(Collected data entries)

□ □ □ □

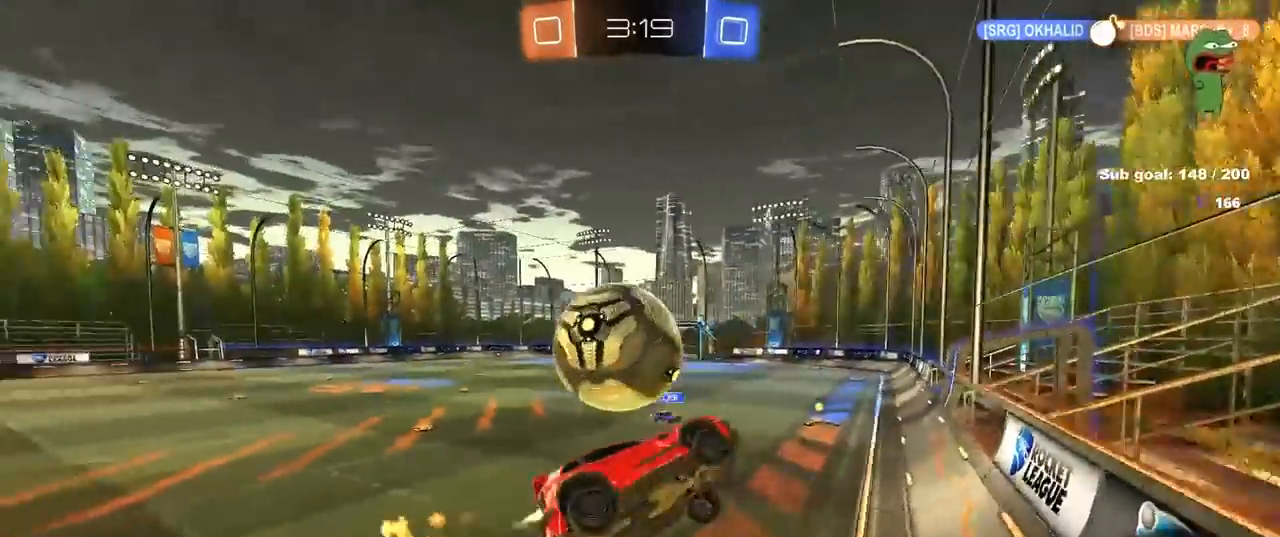
{"keys": ["w"], "mouse": ["left"], "mouse_move": "still", "events": [[67, "a", "up"], [67, "d", "down"], [67, "s", "up"], [100, "shift", "down"], [150, "shift", "up"], [150, "w", "down"], [200, "d", "up"], [300, "a", "down"], [483, "a", "up"]]}
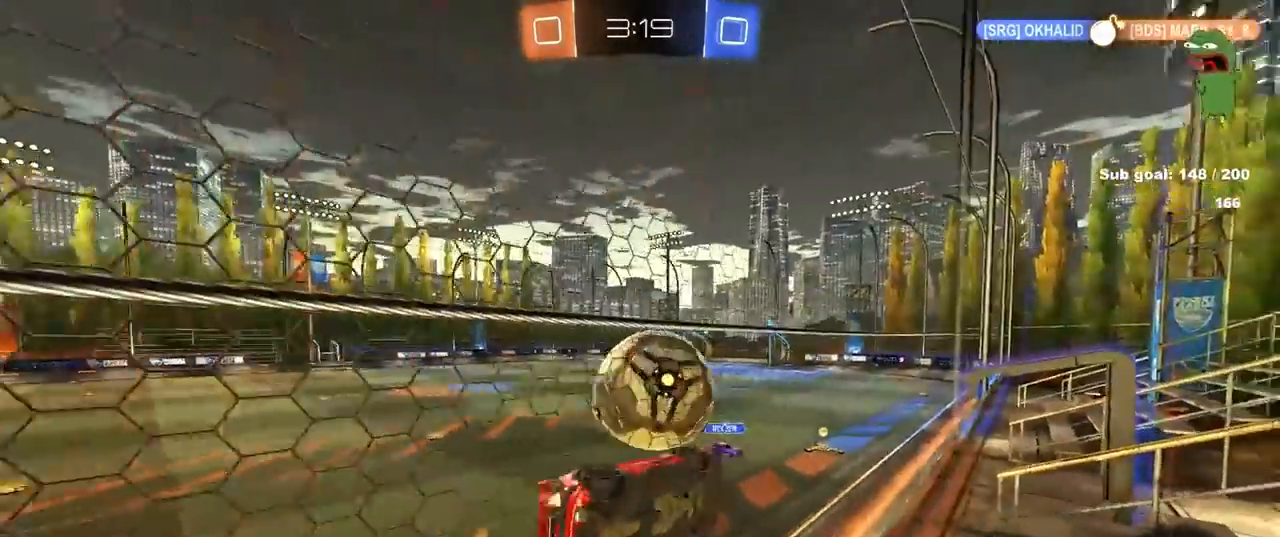
{"keys": ["d", "shift"], "mouse": ["left"], "mouse_move": "still", "events": [[33, "mouse_left", "up"], [83, "a", "down"], [167, "a", "up"], [167, "mouse_left", "down"], [167, "mouse_right", "down"], [217, "w", "up"], [267, "d", "down"], [300, "s", "down"], [300, "shift", "down"], [367, "mouse_right", "up"], [500, "s", "up"]]}
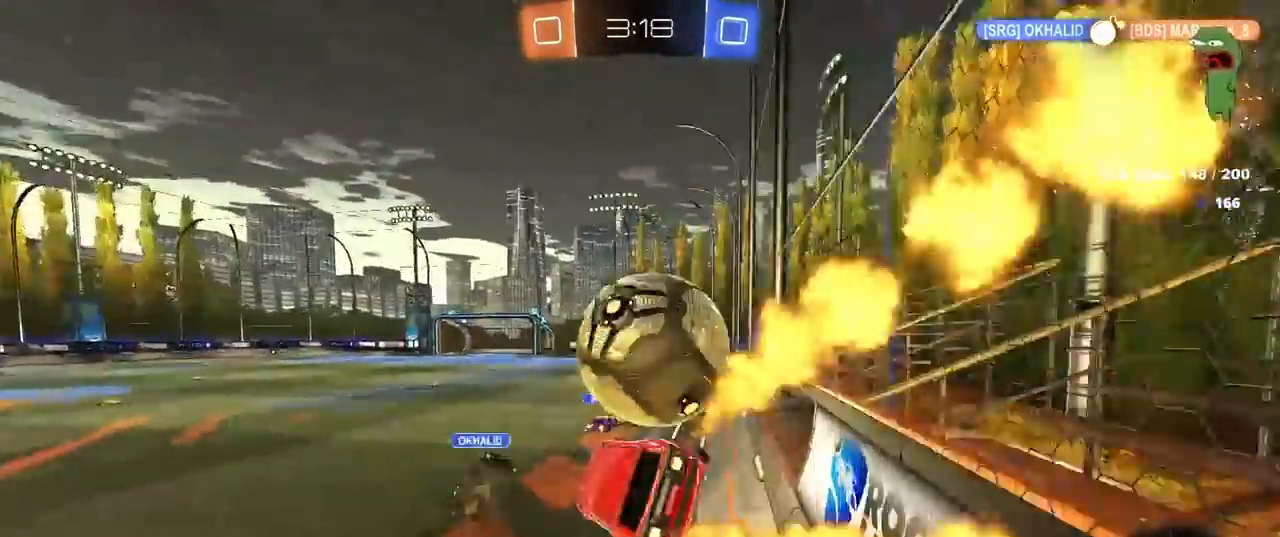
{"keys": ["d"], "mouse": [], "mouse_move": "still", "events": [[50, "shift", "up"], [133, "mouse_left", "up"], [133, "w", "down"], [417, "w", "up"]]}
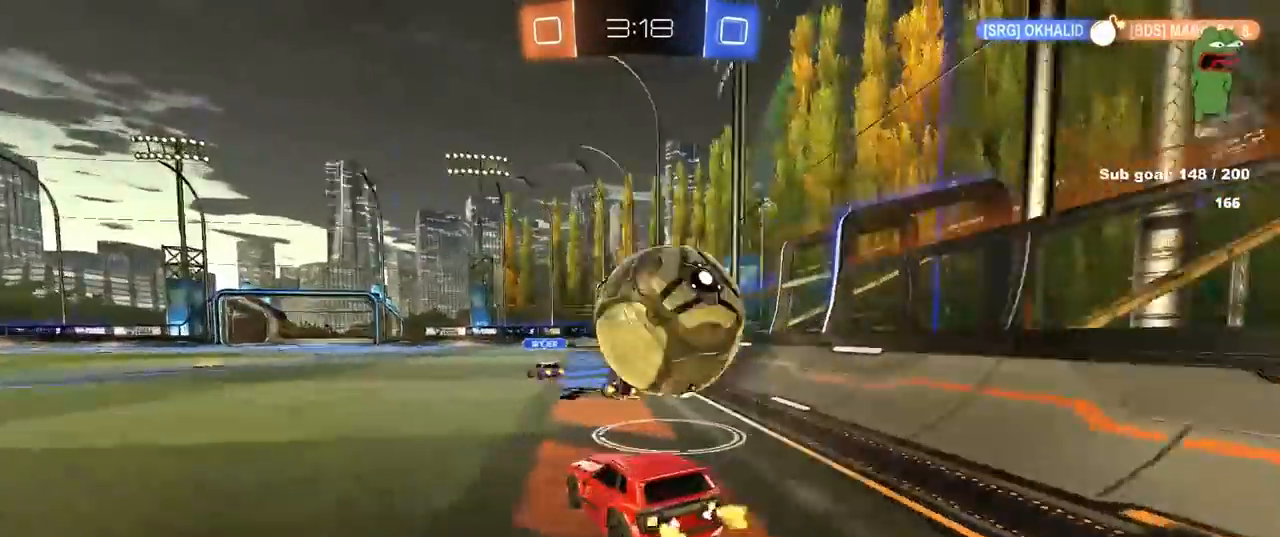
{"keys": ["a", "w"], "mouse": ["left"], "mouse_move": "down", "events": [[150, "d", "up"], [200, "d", "down"], [300, "w", "down"], [383, "mouse_left", "down"], [433, "a", "down"], [433, "d", "up"]]}
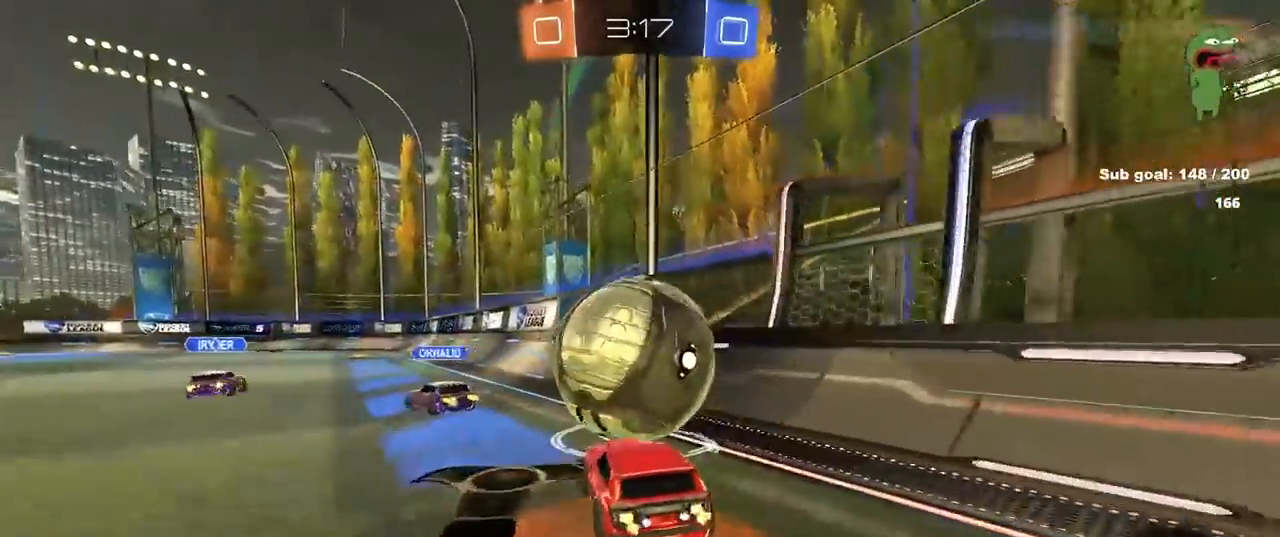
{"keys": ["d", "w"], "mouse": ["left"], "mouse_move": "still", "events": [[83, "mouse_left", "up"], [117, "a", "up"], [167, "d", "down"], [317, "d", "up"], [417, "mouse_left", "down"], [467, "d", "down"]]}
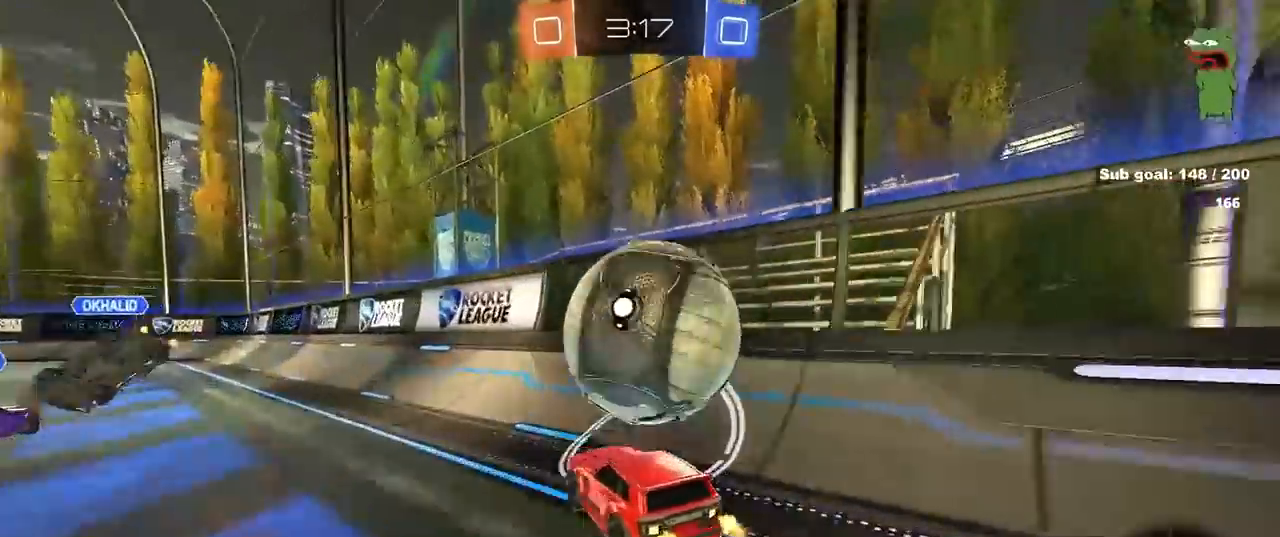
{"keys": ["w"], "mouse": [], "mouse_move": "still", "events": [[100, "mouse_left", "up"], [133, "d", "up"], [233, "a", "down"], [367, "a", "up"]]}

□ □ □ □

### [What you need to do]
Using the data above, print every line exactly, omitting pictures.

### [Task response]
{"keys": ["w"], "mouse": ["left"], "mouse_move": "still", "events": [[67, "a", "up"], [67, "d", "down"], [67, "s", "up"], [100, "shift", "down"], [150, "shift", "up"], [150, "w", "down"], [200, "d", "up"], [300, "a", "down"], [483, "a", "up"]]}
{"keys": ["d", "shift"], "mouse": ["left"], "mouse_move": "still", "events": [[33, "mouse_left", "up"], [83, "a", "down"], [167, "a", "up"], [167, "mouse_left", "down"], [167, "mouse_right", "down"], [217, "w", "up"], [267, "d", "down"], [300, "s", "down"], [300, "shift", "down"], [367, "mouse_right", "up"], [500, "s", "up"]]}
{"keys": ["d"], "mouse": [], "mouse_move": "still", "events": [[50, "shift", "up"], [133, "mouse_left", "up"], [133, "w", "down"], [417, "w", "up"]]}
{"keys": ["a", "w"], "mouse": ["left"], "mouse_move": "down", "events": [[150, "d", "up"], [200, "d", "down"], [300, "w", "down"], [383, "mouse_left", "down"], [433, "a", "down"], [433, "d", "up"]]}
{"keys": ["d", "w"], "mouse": ["left"], "mouse_move": "still", "events": [[83, "mouse_left", "up"], [117, "a", "up"], [167, "d", "down"], [317, "d", "up"], [417, "mouse_left", "down"], [467, "d", "down"]]}
{"keys": ["w"], "mouse": [], "mouse_move": "still", "events": [[100, "mouse_left", "up"], [133, "d", "up"], [233, "a", "down"], [367, "a", "up"]]}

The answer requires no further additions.